Held was married four times. He married Myrtle Jennings in 1910. After a divorce, he married Ada Johnson in 1918. During the 1920s the couple adopted three children. He served as constable of Weston, Connecticut and ran for Congress as a Democrat. The campaign was unsuccessful, much to his relief, because he never left his house nor gave a speech.

After the stock market crash, he suffered a nervous breakdown, selling his home in Connecticut, which led to his divorce from his second wife. In 1932, Held married Miss New Orleans Gladys Moore, and had a daughter named Judy. In 1942, he married Margaret Schuyler James, with whom he had a happy marriage. He spent the last years of his life on Old Schuyler Farm in Belmar, New Jersey, with animals and a new family. He died at his home in 1958, aged 69, from throat cancer.

John Held, Jr. is interred in Woodlawn Cemetery in The Bronx, New York City.

== Legacy ==
In 1927, Held was nominated for the Vanity Fair Hall of Fame: "Because as a caricaturist, he invented the modern flapper; because last year he was almost elected a member of Congress from Connecticut; because he is a syndicated artist who has not lost his flair for drawing and satire; because he is a born comedian." Even after his death he has been the subject of many galleries and exhibitions.

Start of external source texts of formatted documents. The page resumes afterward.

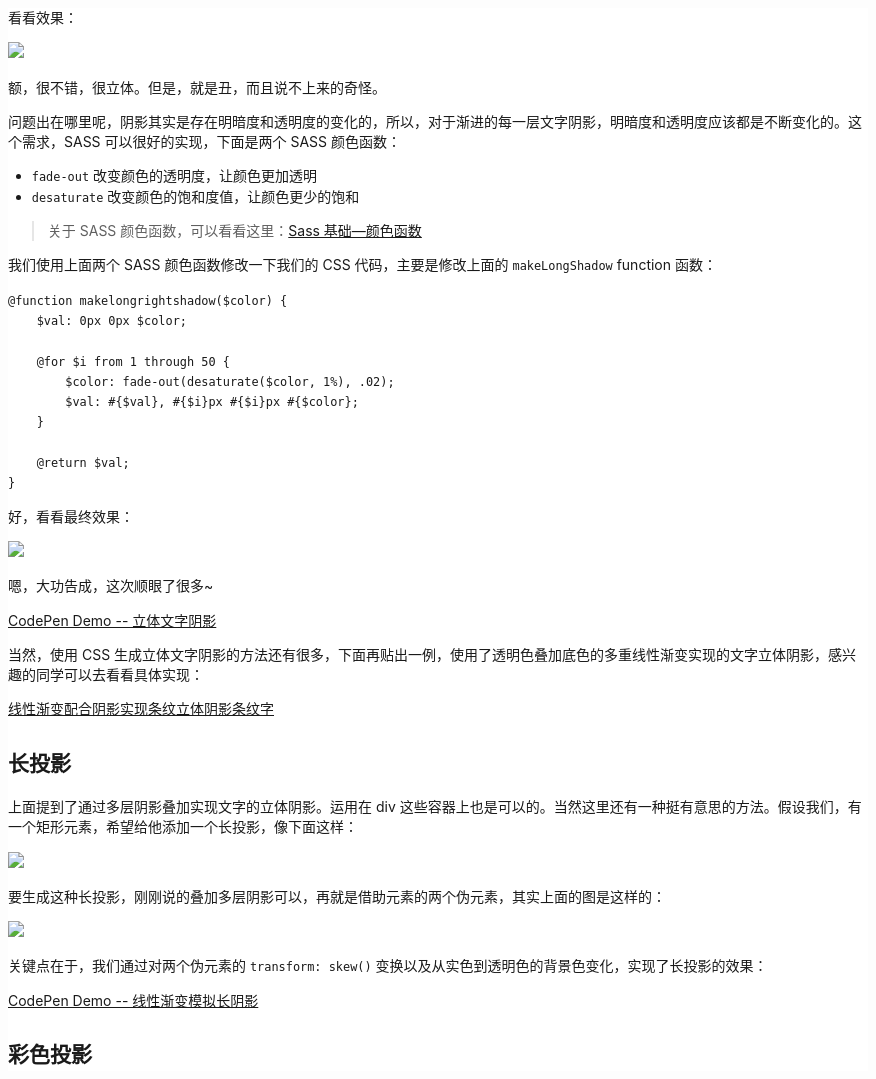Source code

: 看看效果：

![](https://cdn.chenrf.com/blog/256b80a7e586c4871b6feb7b430df9ee.png)

额，很不错，很立体。但是，就是丑，而且说不上来的奇怪。

问题出在哪里呢，阴影其实是存在明暗度和透明度的变化的，所以，对于渐进的每一层文字阴影，明暗度和透明度应该都是不断变化的。这个需求，SASS 可以很好的实现，下面是两个 SASS 颜色函数：

* `fade-out` 改变颜色的透明度，让颜色更加透明
* `desaturate` 改变颜色的饱和度值，让颜色更少的饱和

> 关于 SASS 颜色函数，可以看看这里：[Sass 基础—颜色函数](https://www.w3cplus.com/preprocessor/sass-color-function.html)

我们使用上面两个 SASS 颜色函数修改一下我们的 CSS 代码，主要是修改上面的 `makeLongShadow` function 函数：

```
@function makelongrightshadow($color) {
    $val: 0px 0px $color;
 
    @for $i from 1 through 50 {
        $color: fade-out(desaturate($color, 1%), .02);
        $val: #{$val}, #{$i}px #{$i}px #{$color};
    }
 
    @return $val;
}
```

好，看看最终效果：

![](https://cdn.chenrf.com/blog/ed3108faf062f7dd517feb507bce4f04.png)

嗯，大功告成，这次顺眼了很多~

[CodePen Demo -- 立体文字阴影](https://codepen.io/Chokcoco/pen/JmgNNa)


当然，使用 CSS 生成立体文字阴影的方法还有很多，下面再贴出一例，使用了透明色叠加底色的多重线性渐变实现的文字立体阴影，感兴趣的同学可以去看看具体实现：

[线性渐变配合阴影实现条纹立体阴影条纹字](https://codepen.io/Chokcoco/pen/XxQJEB?editors=1100)


## 长投影

上面提到了通过多层阴影叠加实现文字的立体阴影。运用在 div 这些容器上也是可以的。当然这里还有一种挺有意思的方法。假设我们，有一个矩形元素，希望给他添加一个长投影，像下面这样：

![](https://cdn.chenrf.com/blog/2459c9545938d919afad57643957b900.png)

要生成这种长投影，刚刚说的叠加多层阴影可以，再就是借助元素的两个伪元素，其实上面的图是这样的：

![](https://cdn.chenrf.com/blog/0bff4bd861de44f9ecc556c45040b751.png)

关键点在于，我们通过对两个伪元素的 `transform: skew()` 变换以及从实色到透明色的背景色变化，实现了长投影的效果：

[CodePen Demo -- 线性渐变模拟长阴影](https://codepen.io/Chokcoco/pen/qJvVGy)


## 彩色投影
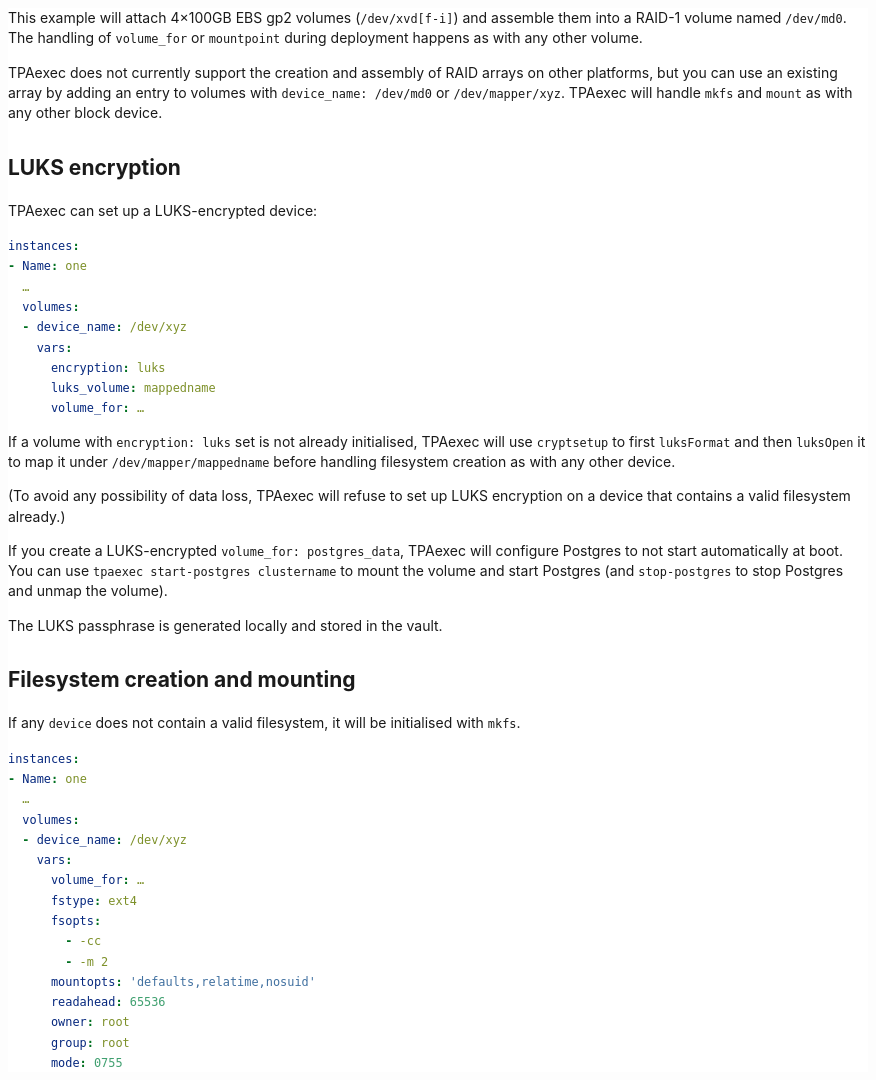 This example will attach 4×100GB EBS gp2 volumes (`/dev/xvd[f-i]`) and
assemble them into a RAID-1 volume named `/dev/md0`. The handling of
`volume_for` or `mountpoint` during deployment happens as with any other
volume.

TPAexec does not currently support the creation and assembly of RAID
arrays on other platforms, but you can use an existing array by adding
an entry to volumes with `device_name: /dev/md0` or `/dev/mapper/xyz`.
TPAexec will handle `mkfs` and `mount` as with any other block device.

## LUKS encryption

TPAexec can set up a LUKS-encrypted device:

```yaml
instances:
- Name: one
  …
  volumes:
  - device_name: /dev/xyz
    vars:
      encryption: luks
      luks_volume: mappedname
      volume_for: …
```

If a volume with `encryption: luks` set is not already initialised,
TPAexec will use `cryptsetup` to first `luksFormat` and then `luksOpen`
it to map it under `/dev/mapper/mappedname` before handling filesystem
creation as with any other device.

(To avoid any possibility of data loss, TPAexec will refuse to set up
LUKS encryption on a device that contains a valid filesystem already.)

If you create a LUKS-encrypted `volume_for: postgres_data`, TPAexec will
configure Postgres to not start automatically at boot. You can use
`tpaexec start-postgres clustername` to mount the volume and start
Postgres (and `stop-postgres` to stop Postgres and unmap the volume).

The LUKS passphrase is generated locally and stored in the vault.

## Filesystem creation and mounting

If any `device` does not contain a valid filesystem, it will be
initialised with `mkfs`.

```yaml
instances:
- Name: one
  …
  volumes:
  - device_name: /dev/xyz
    vars:
      volume_for: …
      fstype: ext4
      fsopts:
        - -cc
        - -m 2
      mountopts: 'defaults,relatime,nosuid'
      readahead: 65536
      owner: root
      group: root
      mode: 0755
```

In 1967, his work was showcased from October to November at the Art Association of Indianapolis in an exhibition titled, "John Held, Jr.". The next year, from November to December, the Rhode Island School of Design presented "The Jazz Age", featuring Held and two other artists. The Smithsonian Institution featured a nationwide traveling exhibition from 1969 to 1972 called "The Art of John Held, Jr."